Each year, she took on a new young woman to teach: writing wall text, catalogue research, organizing exhibitions. From her, I learned to write, to organize my thoughts. I learned which questions to ask and how to listen.
It was the year of Manet/Velazquez, and everyone wanted a private tour. I spent afternoons with artists I knew from books (Eric Fischl, Brice Marden, Cecily Brown). Mike Nichols once called to ask for a private tour. Nan included me in legendary New Years’ parties with writers I loved, like Calvin Tomkins and Shirley Hazzard. I think she found my naïveté amusing, if curable.
At 3 p.m., she would lock her office door and we would drink Dewars from the gallon. She told stories about what it took for a woman of her generation to succeed. She was the first grand dame I’d ever met.
I learned from Nan the necessity of preparedness, humor, and intelligence as weapons to seduce—but rarely to show up the men around her (unless they needed reminding that she could). Always 12 steps ahead, she acquired Jasper Johns’s seminal 1955 seminal Flag for the Met in 1998. It was both the first work by Johns to enter the collection and the museum’s most expensive acquisition to date.
Nan generously introduced me to a certain world, the world she worked to build. She drew life from being around young people, deliciously uncertain about what they might say.
Around this time, I also became close to art historian Linda Nochlin and artist Paula Rego. From Linda, I learned the power of the unexpected. Her sentences were breathless; her connections, unanticipated. Her groundbreaking work in Modernism, feminism, and the female body came from a pure, humanist lens. She made the known feel new.

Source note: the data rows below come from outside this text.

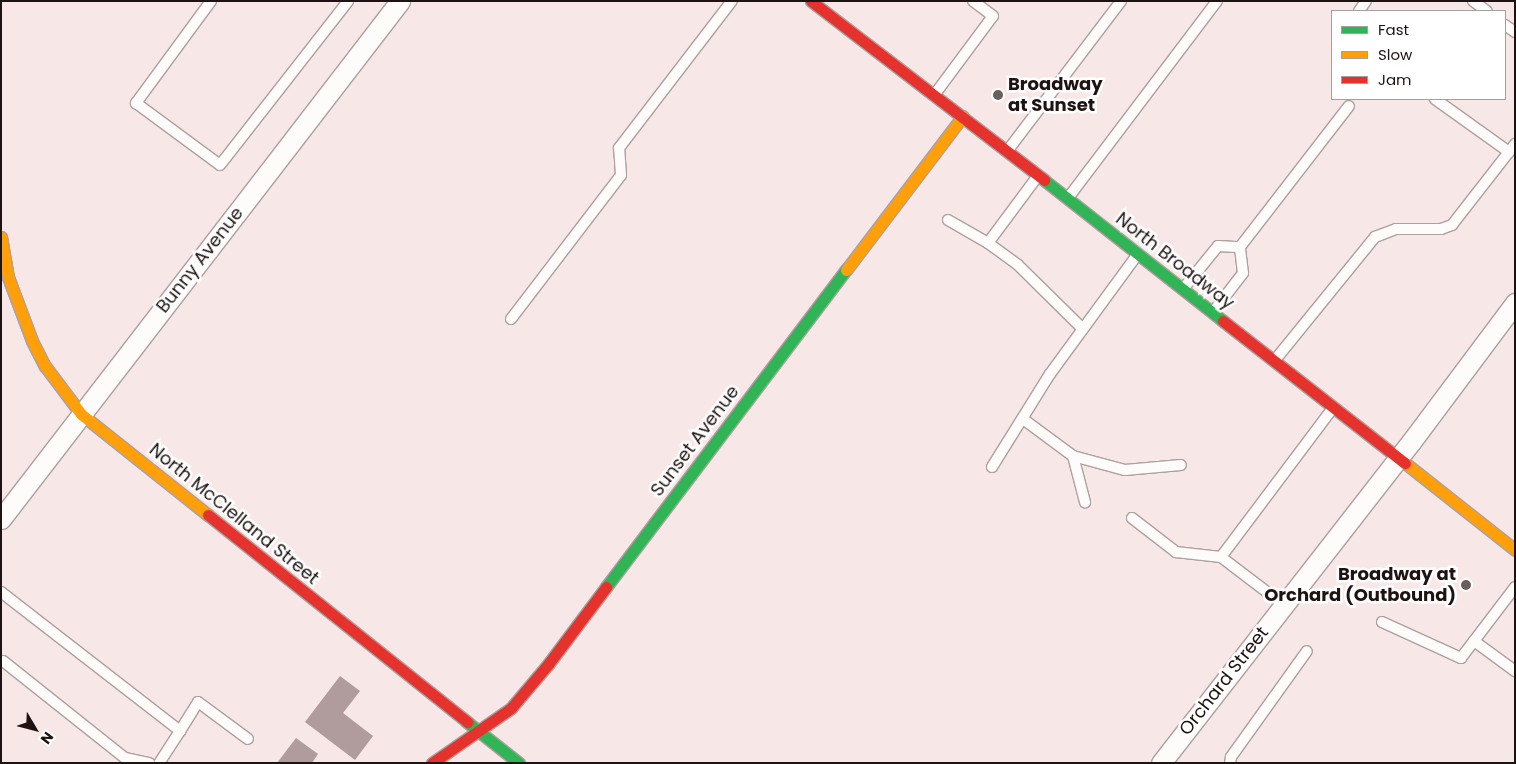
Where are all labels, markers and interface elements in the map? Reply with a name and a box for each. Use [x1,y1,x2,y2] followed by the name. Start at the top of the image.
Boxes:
[1331,10,1506,100] legend
[1378,19,1409,40] text: Fast
[1378,44,1412,65] text: Slow
[1378,69,1412,90] text: Jam
[1008,74,1103,116] place label: Broadway at Sunset
[992,89,1004,101] marker: Broadway at Sunset
[152,203,248,317] street label: Bunny Avenue
[1111,208,1239,314] street label: North Broadway
[646,381,744,501] street label: Sunset Avenue
[145,439,323,589] street label: North McClelland Street
[1264,564,1456,606] place label: Broadway at Orchard (Outbound)
[1460,579,1472,591] marker: Broadway at Orchard (Outbound)
[1175,622,1273,740] street label: Orchard Street
[10,704,60,754] north arrow
[36,728,58,748] text: N

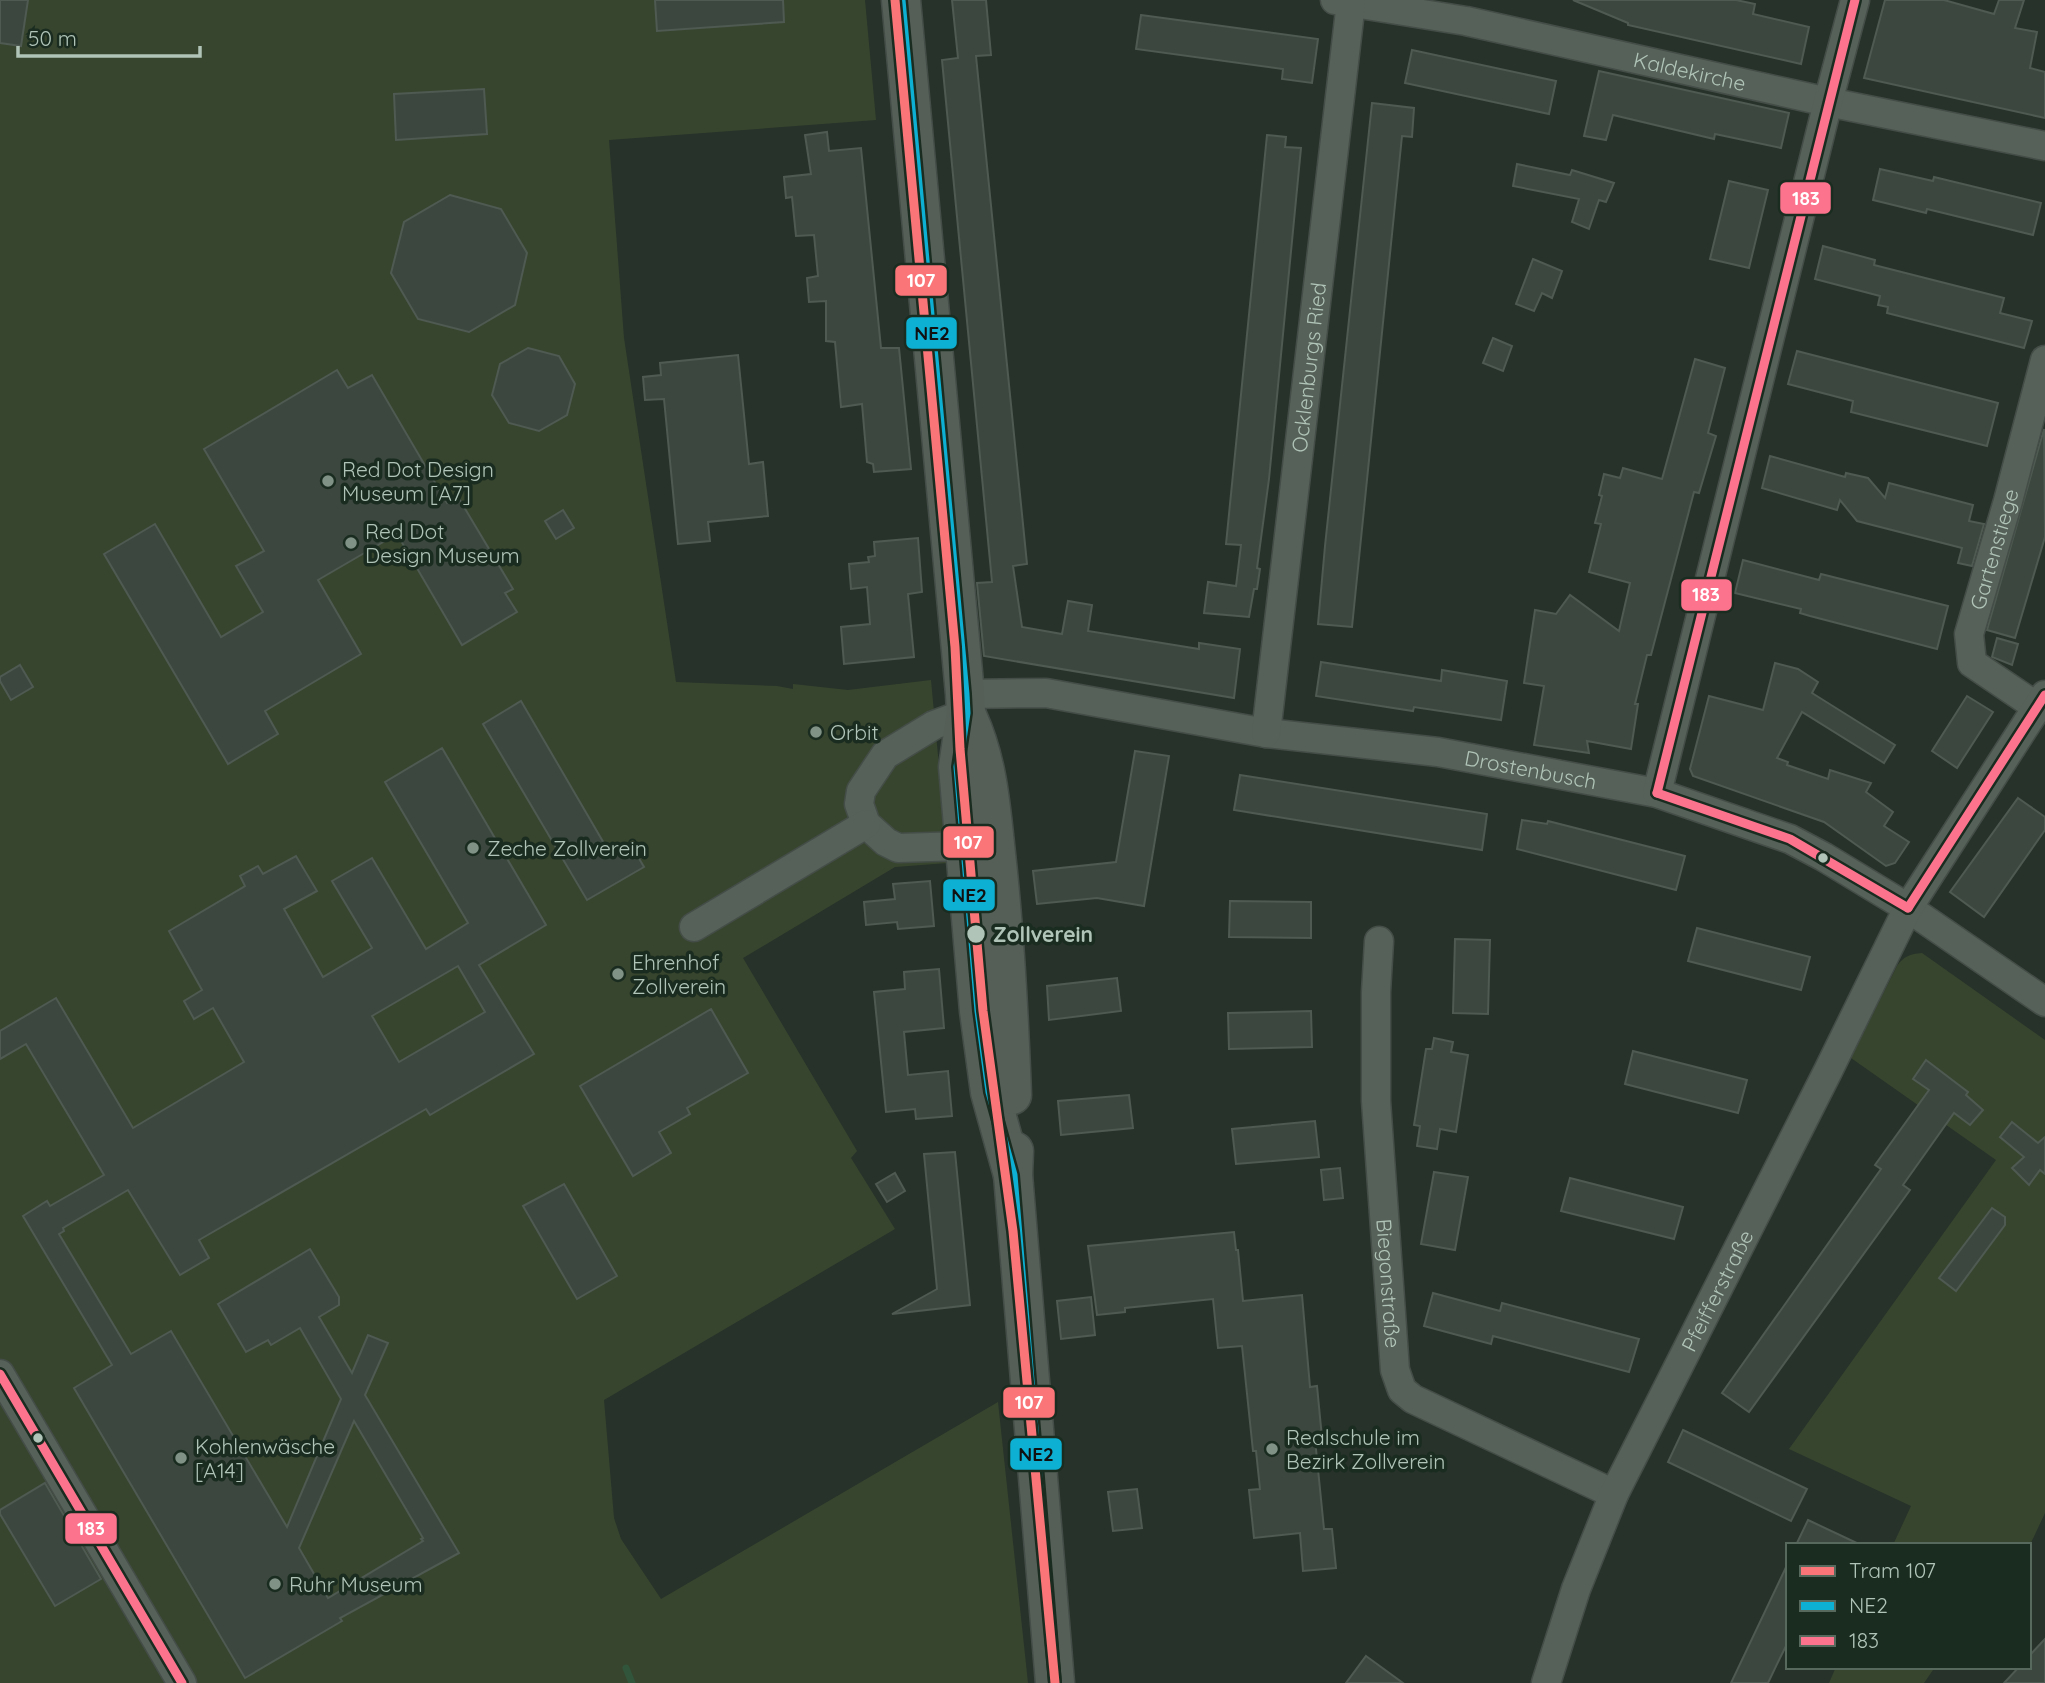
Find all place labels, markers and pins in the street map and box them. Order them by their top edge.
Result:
place label: Red Dot Design Museum [A7] [342,456,494,506]
marker: Red Dot Design Museum [A7] [320,473,336,489]
place label: Red Dot Design Museum [365,518,520,568]
marker: Red Dot Design Museum [343,535,359,551]
place label: Orbit [830,719,879,745]
marker: Orbit [808,724,824,740]
place label: Zeche Zollverein [487,835,647,861]
marker: Zeche Zollverein [465,840,481,856]
unlabelled marker [1816,851,1830,865]
place label: Zollverein [993,921,1093,947]
marker: Zollverein [965,923,987,945]
place label: Ehrenhof Zollverein [632,949,726,999]
marker: Ehrenhof Zollverein [610,966,626,982]
place label: Realschule im Bezirk Zollverein [1286,1424,1445,1474]
unlabelled marker [31,1431,45,1445]
place label: Kohlenwäsche [A14] [195,1433,335,1483]
marker: Realschule im Bezirk Zollverein [1264,1441,1280,1457]
marker: Kohlenwäsche [A14] [173,1450,189,1466]
place label: Ruhr Museum [289,1571,423,1597]
marker: Ruhr Museum [267,1576,283,1592]

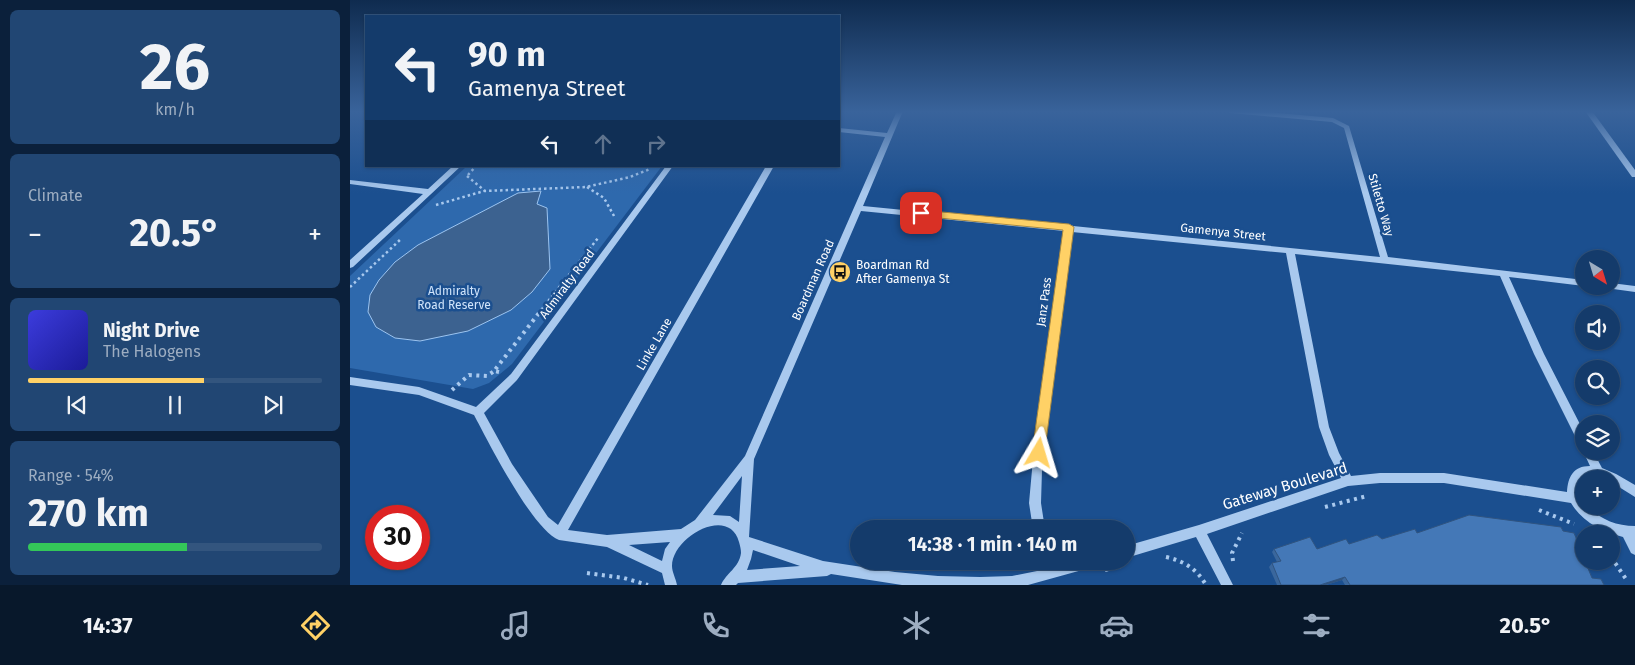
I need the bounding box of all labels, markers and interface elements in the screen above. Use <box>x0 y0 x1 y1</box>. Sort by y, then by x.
text: 26 <box>140 28 210 106</box>
text: 90 m <box>468 33 546 75</box>
icon: left <box>385 35 450 100</box>
text: Gamenya Street <box>468 75 625 102</box>
text: km/h <box>155 100 195 119</box>
icon: left <box>536 130 564 158</box>
icon: ahead <box>589 130 617 158</box>
icon: right <box>642 130 670 158</box>
street label: Stiletto Way <box>1365 172 1397 238</box>
text: Climate <box>28 186 83 205</box>
pin <box>900 192 942 234</box>
icon: arrive <box>907 199 935 227</box>
text: 20.5° <box>129 210 221 256</box>
text: − <box>28 218 42 251</box>
text: + <box>308 218 322 251</box>
street label: Gamenya Street <box>1180 221 1267 244</box>
street label: Boardman Road <box>789 237 837 323</box>
street label: Admiralty Road <box>536 247 598 321</box>
north arrow <box>1575 250 1620 295</box>
map controls <box>1575 250 1620 570</box>
place label: Boardman Rd After Gamenya St <box>856 258 950 286</box>
bus stop icon: Boardman Rd After Gamenya St <box>828 260 852 284</box>
street label: Janz Pass <box>1034 276 1054 327</box>
park label: Admiralty Road Reserve <box>417 284 491 312</box>
button: sound <box>1575 305 1620 350</box>
street label: Linke Lane <box>633 315 675 373</box>
text: Night Drive <box>103 319 200 342</box>
text: The Halogens <box>103 342 201 361</box>
button: search <box>1575 360 1620 405</box>
icon: previous <box>63 391 91 419</box>
icon: pause <box>161 391 189 419</box>
icon: next <box>259 391 287 419</box>
button: layers <box>1575 415 1620 460</box>
position arrow <box>1012 426 1064 478</box>
street label: Gateway Boulevard <box>1220 458 1350 514</box>
text: Range · 54% <box>28 466 114 485</box>
button: + <box>1575 470 1620 515</box>
text: 270 km <box>28 490 149 536</box>
speed limit sign: 30 <box>365 505 430 570</box>
button: − <box>1575 525 1620 570</box>
text: 14:38 · 1 min · 140 m <box>908 533 1077 556</box>
icon: directions <box>298 608 333 643</box>
icon: music <box>498 608 533 643</box>
icon: phone <box>698 608 733 643</box>
icon: climate <box>899 608 934 643</box>
icon: car <box>1099 608 1134 643</box>
icon: filters <box>1299 608 1334 643</box>
text: 14:37 <box>83 612 133 639</box>
text: 20.5° <box>1500 612 1552 639</box>

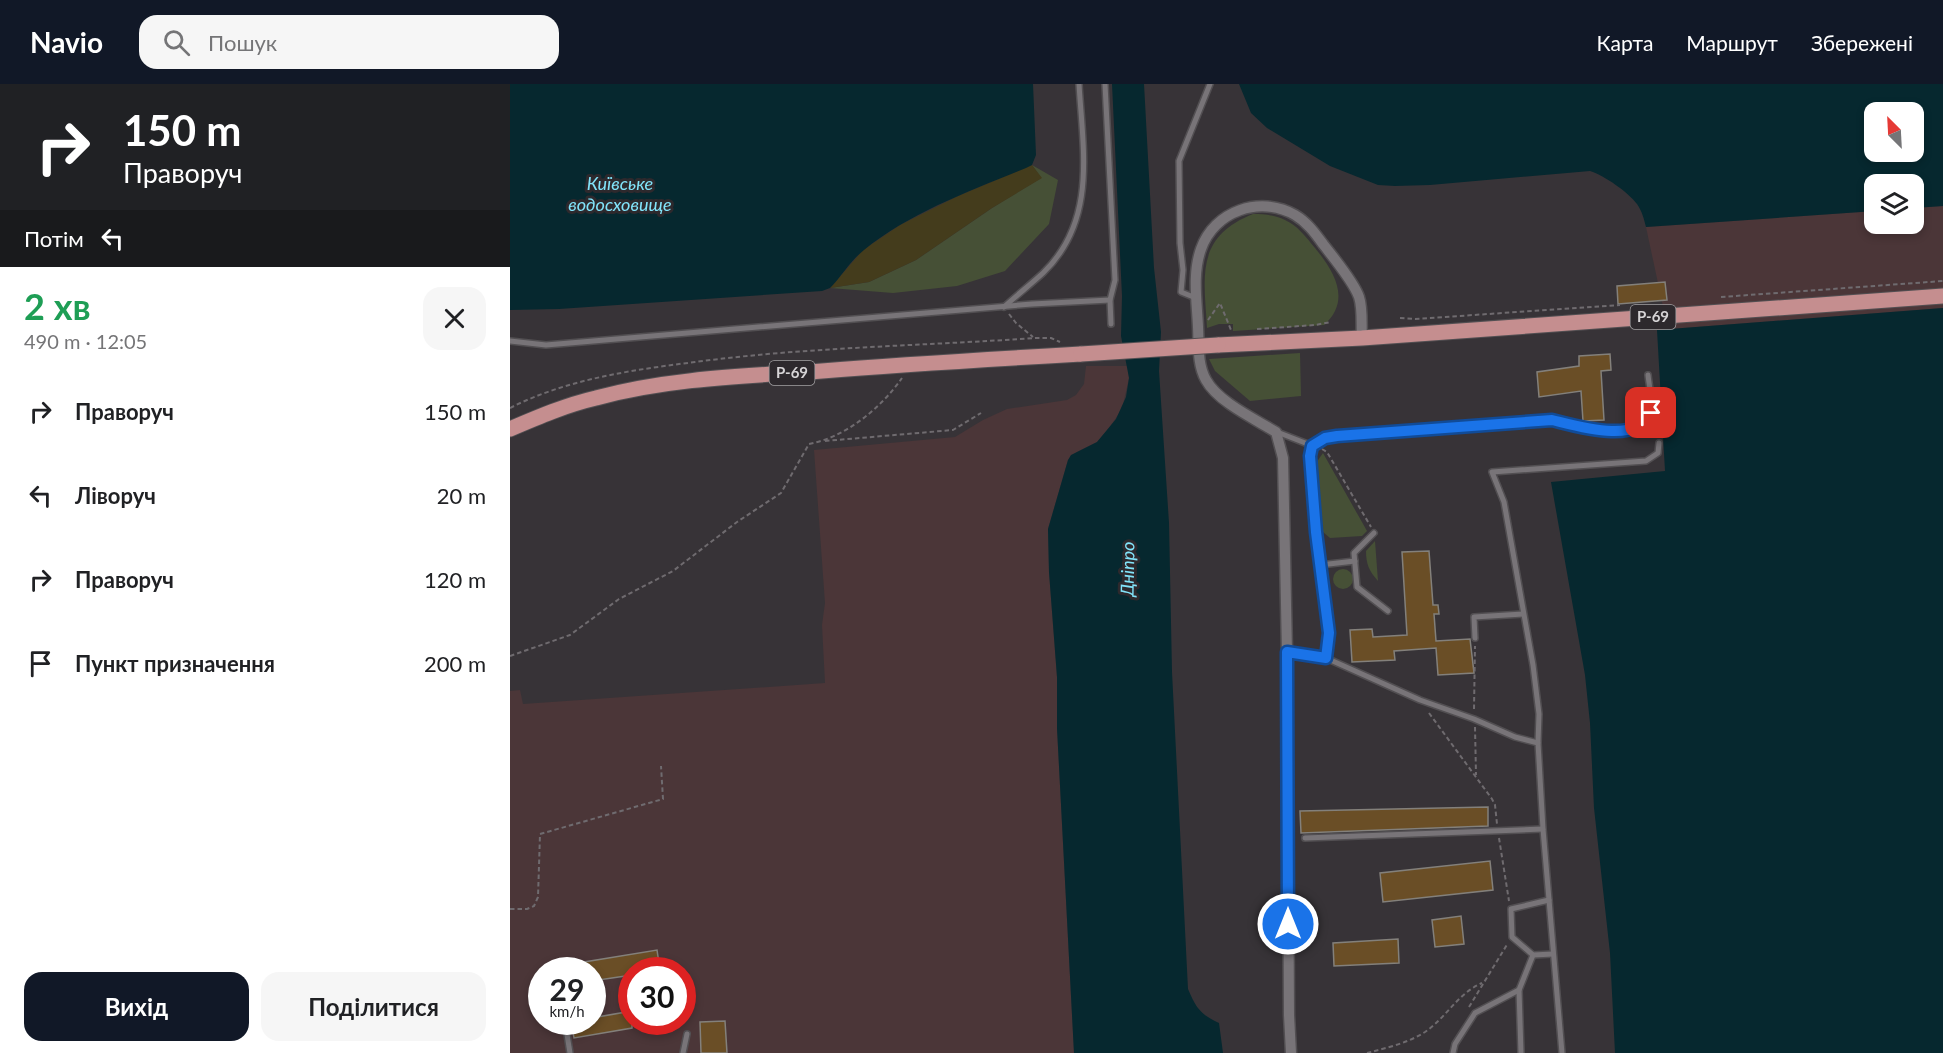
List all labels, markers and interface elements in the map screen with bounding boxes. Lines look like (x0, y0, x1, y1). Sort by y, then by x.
search box (139, 15, 559, 69)
text: Navio (30, 25, 103, 59)
icon: search (160, 26, 193, 59)
text: Пошук (208, 29, 277, 56)
text: Карта (1597, 30, 1653, 55)
text: Маршрут (1686, 30, 1778, 55)
text: Збережені (1811, 30, 1913, 55)
north arrow (1864, 102, 1924, 162)
map controls (1864, 102, 1924, 234)
text: 150 m (123, 105, 241, 155)
icon: right (24, 108, 102, 186)
text: Праворуч (123, 156, 243, 189)
water label: Київське водосховище (568, 172, 672, 215)
button: layers (1864, 174, 1924, 234)
icon: left (96, 222, 129, 255)
text: Потім (24, 225, 84, 252)
text: 2 хв (24, 284, 91, 328)
button: close (423, 287, 486, 350)
road number: Р-69 (1630, 305, 1676, 329)
text: 490 m · 12:05 (24, 329, 147, 353)
road number: Р-69 (770, 361, 814, 385)
pin (1625, 387, 1676, 438)
icon: right (24, 395, 57, 428)
icon: arrive (1634, 396, 1667, 429)
text: Праворуч (75, 398, 174, 425)
text: 150 m (424, 398, 486, 425)
icon: left (24, 479, 57, 512)
text: Ліворуч (75, 482, 156, 509)
text: 20 m (437, 482, 486, 509)
water label: Дніпро (1116, 541, 1138, 598)
icon: right (24, 563, 57, 596)
text: Праворуч (75, 566, 174, 593)
text: 120 m (424, 566, 486, 593)
icon: arrive (24, 647, 57, 680)
text: Пункт призначення (75, 650, 275, 677)
text: 200 m (424, 650, 486, 677)
position arrow (1256, 892, 1320, 956)
speed limit sign: 30 (618, 957, 696, 1035)
text: 29 (550, 971, 584, 1007)
button: Вихід (24, 972, 249, 1041)
button: Поділитися (261, 972, 486, 1041)
text: km/h (549, 1002, 585, 1020)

When I shifted from painting into drawing, I went over to Linda’s, distraught and unsure about the transition. I showed her my Story of O drawings, which she found “wickedly delightful.” She laughed—stopped—then grasped my hand and said, “You must draw Natalie. This is you. This is yours.” She kissed my cheek.
She died soon thereafter. I think about her most days. She loved life as she loved art, and showed me the power of telling stories that had not and would not otherwise be told.
I was a student when I met Paula Rego. Now, our friendship spans 15 years. At a time when girls became mothers, not artists, Paula had a family and became the first associate artist of the National Gallery in London.
Our visits revolve around how to live and make art: take lovers, have fun when you work, do it until you feel emptied out. Guard your time. Surround yourself with people who provoke you. With one’s mind, one need not be alone.
Paula seems happiest in the studio. I’ve always thought about her drawing Leila, her longtime model—a woman resembling the artist herself. Paula’s scrutiny does not falter, nor does her engagement with the joy of the body.
Her pictures of abortion have provoked outrage; she has drawn female saints and demeaned priests alike. Always, her women are heroines of epic tales. Indeed, it was Paula who inspired me to look at fairy tales.
When I encounter attempts to stifle my voice, I think of her—overshadowed once by her artist husband, rejected by the Slade School as a mediocre draughtswoman. In her 40s, Paula came into her own, turning to figurative pastels of Dog Women, asserting women’s bodies without apology.
These images were unattached to convention. They were brash, political, earnest—and massive drawings. No-no’s even today.
I remember posing for Paula (my stern face ended up as a British postage stamp). It didn’t surprise me to be asked to disrobe, to menace. Paula sees everything to the edge of discomfort; she passed on this way of looking to me. There’s beauty in demanding obedience from images. When I showed her my drawings, she also took my hand: “Draw! You must tell these stories!”